You could mistake some of Johnson’s work for journalism, understandably. He often uses journalism as a way to think about things. But his essays are bait for the bigger fish that he reels in, book-length. Rather than worry about what video games don’t teach kids, Johnson asks what they do teach, in order to learn about learning. He pokes around in the brain’s wetware itself to showcase the difference between the objective and subjective experiences of mind. In the cases of John Snow and Joseph Priestley, his biographical case studies examine the distance between consensus and investigation.

Now he’s back with Where Good Ideas Come From, which contains his now-trademark reversal of preconceptions. The archetypes of the “lone genius” and a “eureka” moment are the first casualties of Johnson’s work; he’s realized that we celebrate people with big ideas the same way we celebrate billionaires–as if the result is inherently individual. But to date no one has become a billionaire without an economy. So which is more important?

Johnson opens the book with an introduction called “Reef, City, Web” in which he sets up his central point that environment shapes and drives creativity. He’s construing environment broadly, not just in terms of physical surroundings and resources, but in terms of patterns of connectivity.

That’s why he ends up talking about Stuart Kauffman’s “adjacent possible”–on the one hand this explains why some inventors (meet Charles Babbage) are known as ahead of their time, but (cue Johnson reversal) it also highlights the way that our most amazing ideas have “been cobbled together with spare parts that happened to be sitting in the garage.”

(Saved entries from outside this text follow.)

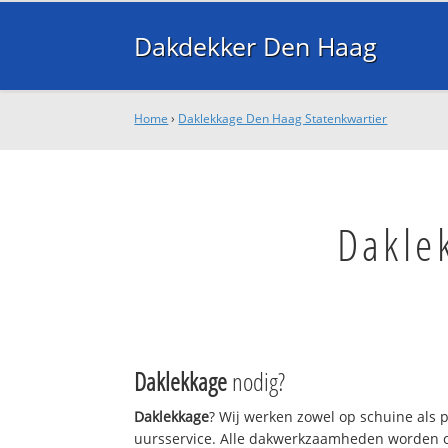
Dakdekker Den Haag
Home
›
Daklekkage Den Haag Statenkwartier
Dakle
Daklekkage
nodig?
Daklekkage
? Wij werken zowel op schuine als 
uursservice. Alle dakwerkzaamheden worden o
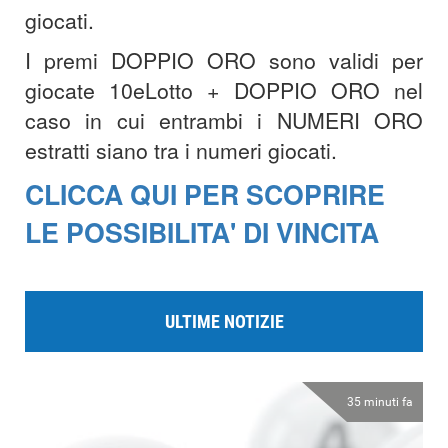
giocati.
I premi DOPPIO ORO sono validi per
giocate 10eLotto + DOPPIO ORO nel
caso in cui entrambi i NUMERI ORO
estratti siano tra i numeri giocati.
CLICCA QUI PER SCOPRIRE
LE POSSIBILITA' DI VINCITA
ULTIME NOTIZIE
35 minuti fa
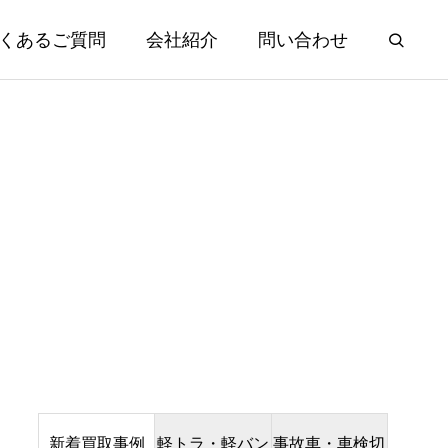
くあるご質問
会社紹介
問い合わせ
新着買取事例
軽トラ・軽バン
事故車・車検切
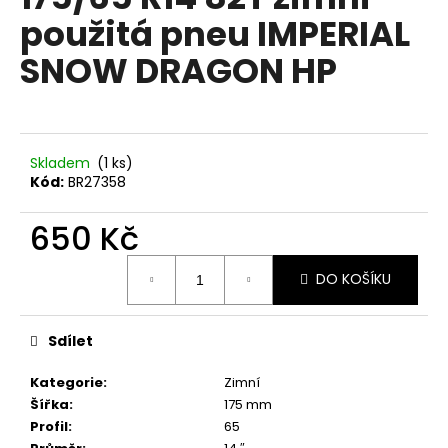
je
a
použitá pneu IMPERIAL
0,0
z
j
SNOW DRAGON HP
5
í
hvězdiček.
t
?
Skladem
(1 ks)
Kód:
BR27358
650 Kč
HLEDAT
Měrná
DO KOŠÍKU
cena:
D
o
Sdílet
p
o
Kategorie
:
Zimní
r
Šířka
:
175 mm
u
Profil
:
65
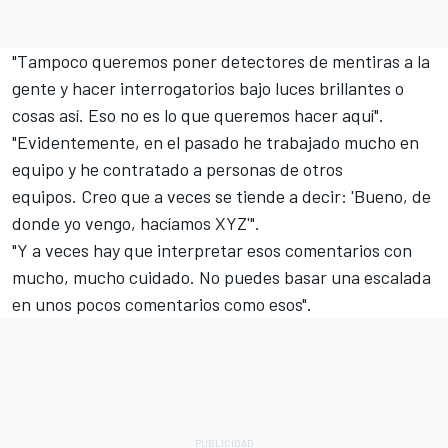
"Tampoco queremos poner detectores de mentiras a la
gente y hacer interrogatorios bajo luces brillantes o
cosas así. Eso no es lo que queremos hacer aquí".
"Evidentemente, en el pasado he trabajado mucho en
equipo y he contratado a personas de otros
equipos. Creo que a veces se tiende a decir: 'Bueno, de
donde yo vengo, hacíamos XYZ'".
"Y a veces hay que interpretar esos comentarios con
mucho, mucho cuidado. No puedes basar una escalada
en unos pocos comentarios como esos".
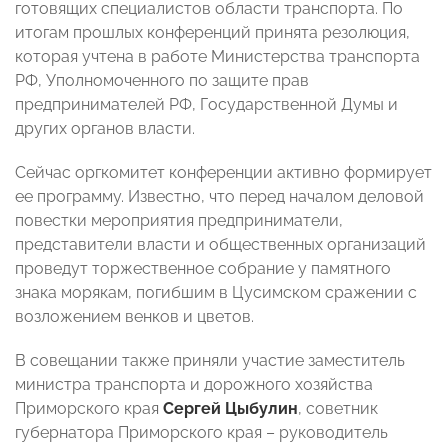
готовящих специалистов области транспорта. По
итогам прошлых конференций принята резолюция,
которая учтена в работе Министерства транспорта
РФ, Уполномоченного по защите прав
предпринимателей РФ, Государственной Думы и
других органов власти.
Сейчас оргкомитет конференции активно формирует
ее программу. Известно, что перед началом деловой
повестки мероприятия предприниматели,
представители власти и общественных организаций
проведут торжественное собрание у памятного
знака морякам, погибшим в Цусимском сражении с
возложением венков и цветов.
В совещании также приняли участие заместитель
министра транспорта и дорожного хозяйства
Приморского края
Сергей Цыбулин
, советник
губернатора Приморского края – руководитель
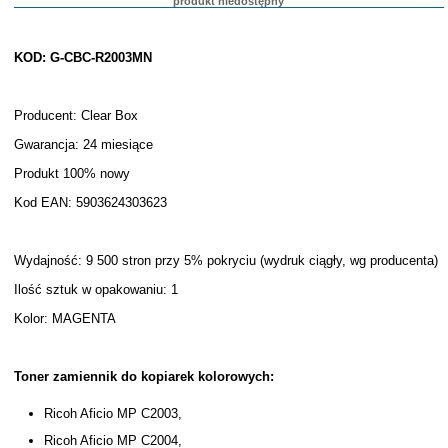
produkt niedostępny
KOD: G-CBC-R2003MN
Producent: Clear Box
Gwarancja: 24 miesiące
Produkt 100% nowy
Kod EAN: 5903624303623
Wydajność: 9 500 stron przy 5% pokryciu (wydruk ciągły, wg producenta)
Ilość sztuk w opakowaniu: 1
Kolor: MAGENTA
Toner zamiennik do kopiarek kolorowych:
Ricoh Aficio MP C2003,
Ricoh Aficio MP C2004,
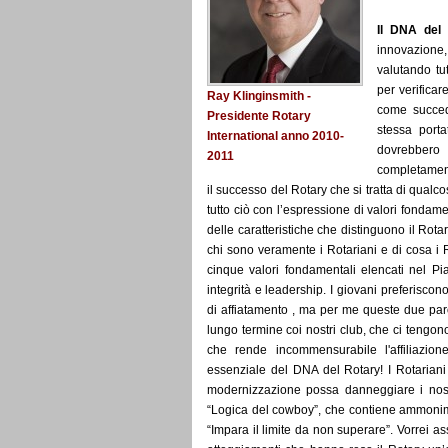
Il DNA del
innovazione,
valutando tut
per verificar
Ray Klinginsmith -
come succede
Presidente Rotary
stessa port
International anno 2010-
dovrebbero
2011
completament
il successo del Rotary che si tratta di qualco
tutto ciò con l’espressione di valori fondamen
delle caratteristiche che distinguono il Rotar
chi sono veramente i Rotariani e di cosa i 
cinque valori fondamentali elencati nel Pia
integrità e leadership. I giovani preferiscon
di affiatamento , ma per me queste due par
lungo termine coi nostri club, che ci tengon
che rende incommensurabile l'affiliazion
essenziale del DNA del Rotary! I Rotariani
modernizzazione possa danneggiare i nostri
“Logica del cowboy”, che contiene ammonime
“Impara il limite da non superare”. Vorrei a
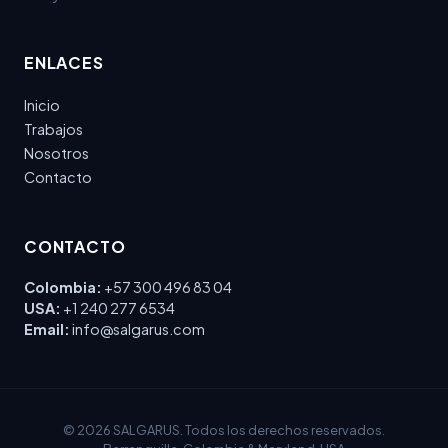
ENLACES
Inicio
Trabajos
Nosotros
Contacto
CONTACTO
Colombia:
+57 300 496 83 04
USA:
+1 240 277 6534
Email:
info@salgarus.com
© 2026 SALGARUS. Todos los derechos reservados.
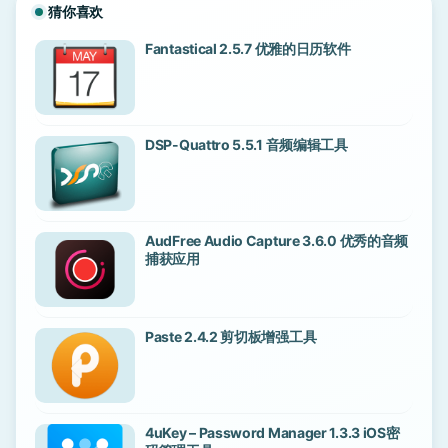
猜你喜欢
Fantastical 2.5.7 优雅的日历软件
DSP-Quattro 5.5.1 音频编辑工具
AudFree Audio Capture 3.6.0 优秀的音频
捕获应用
Paste 2.4.2 剪切板增强工具
4uKey – Password Manager 1.3.3 iOS密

“What the adjacent possible tells us is that at any moment the world is capable of extraordinary change, but only certain changes can happen,” sums up Johnson.

This is typical of the book, a new level of precision, as if you just racheted the diopter a turn. The gross outlines of innovation–which you thought connected to form a genius inventor in his workshop–turn out to include variation upon variation: there are decades-long “slow hunches” as insights wait for the right question to form, serendipitous combinations (now managed by software), fruitful mistakes, exaptations (the punch card was invented in the early 1800s), and places for minds to congregate and ideas to collide (coffee houses, salons, Homebrew Computing Clubs).

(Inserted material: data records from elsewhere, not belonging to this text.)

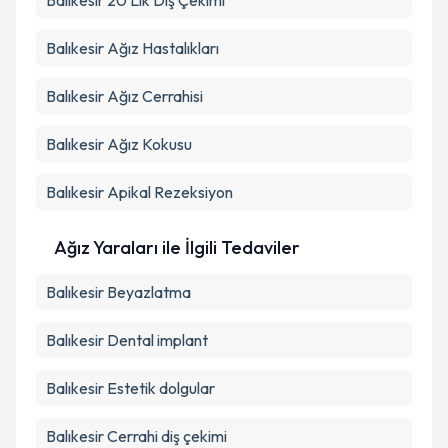
Balıkesir 20 Lik Diş Çekimi
Balıkesir Ağız Hastalıkları
Balıkesir Ağız Cerrahisi
Balıkesir Ağız Kokusu
Balıkesir Apikal Rezeksiyon
Ağız Yaraları ile İlgili Tedaviler
Balıkesir Beyazlatma
Balıkesir Dental implant
Balıkesir Estetik dolgular
Balıkesir Cerrahi diş çekimi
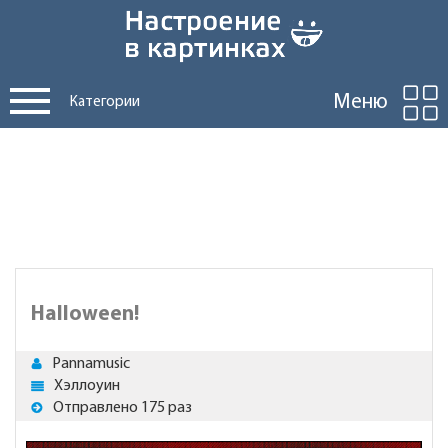
Меню
Категории
Halloween!
Pannamusic
Хэллоуин
Отправлено 175 раз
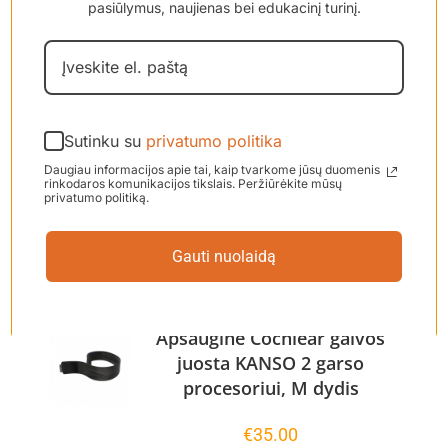
pasiūlymus, naujienas bei edukacinį turinį.
juosta vaikams, nešiojantiems
vieną arba du
Nucleus 7
garso
procesorius. Ši juosta taip pat
tinkama naudoti ir su vandens
apsauga
Aqua+
. Spalva:
Sutinku su
privatumo politika
vanilinė. Dydis: S (ilgis 21.1"-
Daugiau informacijos apie tai, kaip tvarkome jūsų duomenis
~53.5 cm., plotis 1.2" - ~3 cm.)
rinkodaros komunikacijos tikslais. Peržiūrėkite mūsų
privatumo politiką.
Į krepšelį
Detaliau
Gauti nuolaidą
Apsauginė Cochlear galvos
juosta KANSO 2 garso
procesoriui, M dydis
€
35.00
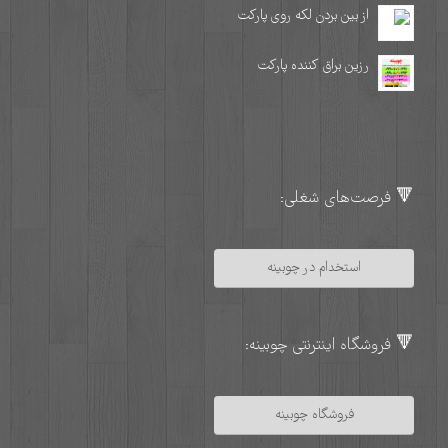
از بین بردن لکه روی پارکت
رزین براق کننده پارکت
🔻 فرصت‌های شغلی:
استخدام در چوبینه
🔻 فروشگاه اینترنتی چوبینه:
فروشگاه چوبینه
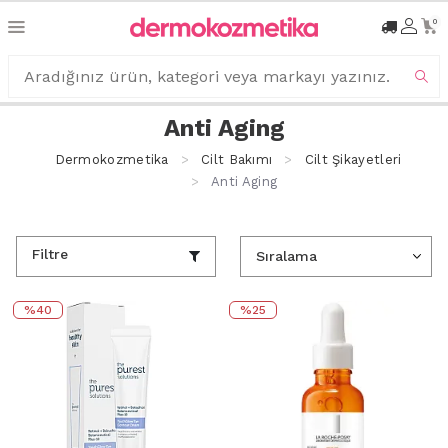
0
Anti Aging
Dermokozmetika
Cilt Bakımı
Cilt Şikayetleri
Anti Aging
Filtre
%40
%25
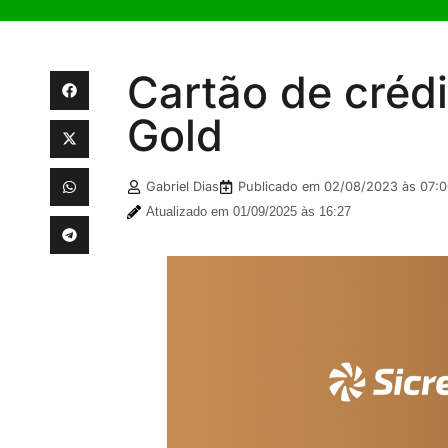
Cartão de crédi
Gold
Gabriel Dias
Publicado em
02/08/2023 às 07:0
Atualizado em 01/09/2025 às 16:27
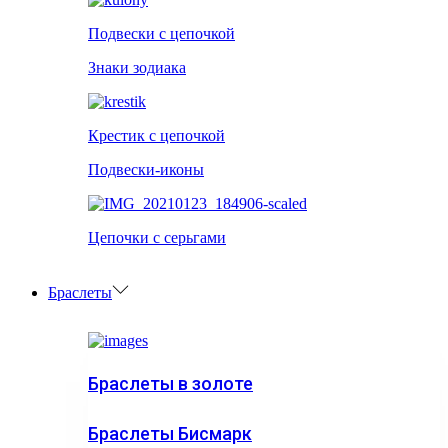
Подвески с цепочкой
Знаки зодиака
Крестик с цепочкой
Подвески-иконы
Цепочки с серьгами
Браслеты
Браслеты в золоте
Браслеты Бисмарк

Along the way, you learn about Gutenberg and Tim Berners-Lee, the birth of GPS, coral reefs, Miles Davis’s trumpet, HDTV, Brian Eno’s loops, vacuum tubes, and the water flea Daphnia. I suspect this teeming ideational life is part and parcel of Johnson’s deep structure–he wants his books not simply to be about the topic, but to recreate the salient experience in some way.

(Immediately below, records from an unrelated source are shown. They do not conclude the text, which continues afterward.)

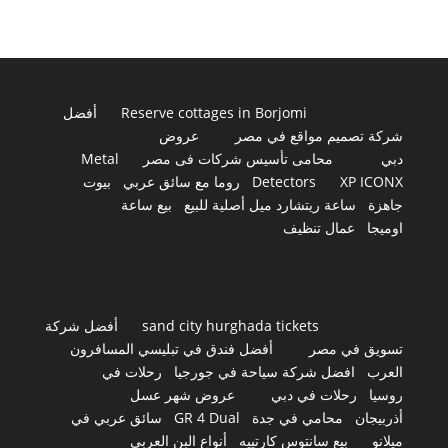
Reserve cottages in Borjomi
أفضل
شركة تصميم مواقع في مصر
عروض
دبي
محامى تأسيس شركات فى مصر
Metal
XP ICONX
Detectors
روما مع سائق عربي
بيوت
جاهزة
ساعة ريتشارد ميل أصلية للبيع
بيع ساعة
اوميجا
عمال تنظيف
sand city hurghada tickets
أفضل شركة
تسويق في مصر
أفضل فندق في تبليسي المسافرون
العرب
افضل شركة سياحة في جورجيا
رحلات في
روسيا
رحلات في دبي
عروض شهر عسل
أذربيجان
محامي في جدة
GR 4 Dual
سائق عربي في
ميلانو
بيع سانتوس كارتييه
أنواع البن العربي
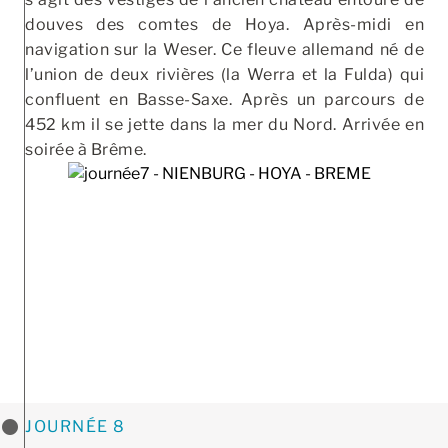
douves des comtes de Hoya. Après-midi en
navigation sur la Weser. Ce fleuve allemand né de
l’union de deux rivières (la Werra et la Fulda) qui
confluent en Basse-Saxe. Après un parcours de
452 km il se jette dans la mer du Nord. Arrivée en
soirée à Brême.
JOURNÉE 8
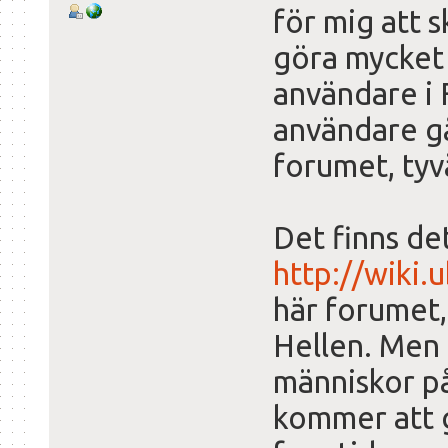
för mig att s
göra mycket 
användare i 
användare gå
forumet, tyv
Det finns de
http://wiki.
här forumet
Hellen. Men 
människor på
kommer att g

The book’s envoi is drawn from the preceding chapters; it’s a personal invitation to invite more creativity into your own life. It also reads like a 21st century Tao:

Go for a walk; cultivate hunches; write everything down, but keep your folders messy; embrace serendipity; make generative mistakes; take on multiple hobbies; frequent coffeehouses and other liquid networks; follow the links; let others build on your ideas; borrow, recycle, reinvent. Build a tangled bank.